FIFA have named England and Germany as two of the many culprits that continue to portray South Africa in a negative light ahead of the World Cup.
The world governing body today released figures from their latest ticket-sales phase and initial numbers suggest that two out of three million tickets have been sold with less than five months to go before kick-off.
The third window period for sales ended last week with a total of 1,206,865 applications received from 192 countries - apart from the hosts, the highest demand has come from the USA (50,217), the UK (41,529) and Australia (15,523).
But the organisation's general secretary Jerome Valcke said: ‘It's sad that every morning you wake up and every morning there are articles from the world's football family saying that people should not fly to South Africa, that this is a dangerous country, that this is not good, that there is no way this person should fly to South Africa because it is a crazy country, that FIFA and (Sepp) Blatter made the wrong decision to host the World Cup in South Africa.
‘What we are asking is for fair treatment for South Africa, the same treatment that all the other World Cup countries got.
Asked to pinpoint which countries were largely responsible for the negative press, he added: ‘I would say mainly in Europe from Germany and England. These are the two countries.

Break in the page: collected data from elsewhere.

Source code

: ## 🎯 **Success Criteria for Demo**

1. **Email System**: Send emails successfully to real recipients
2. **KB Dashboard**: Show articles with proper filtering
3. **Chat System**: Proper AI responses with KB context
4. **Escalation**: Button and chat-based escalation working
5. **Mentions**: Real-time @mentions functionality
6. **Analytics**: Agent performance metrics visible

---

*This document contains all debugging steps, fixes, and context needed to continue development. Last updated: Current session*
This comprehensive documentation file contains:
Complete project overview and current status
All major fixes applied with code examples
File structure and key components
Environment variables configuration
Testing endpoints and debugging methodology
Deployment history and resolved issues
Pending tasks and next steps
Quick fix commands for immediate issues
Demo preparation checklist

‘I have not seen so much from France, Italy or Spain or from Holland or any of the other countries that have qualified.
‘But again, these two countries are very big voices in the football family and that's why any time they are talking about the World Cup football, it's immediately in the headlines.
‘So there is no specific person, there are a lot of people who have been talking about South Africa and saying 'don't go to South Africa' so my comment is going to all of them and not specifically to one of them.’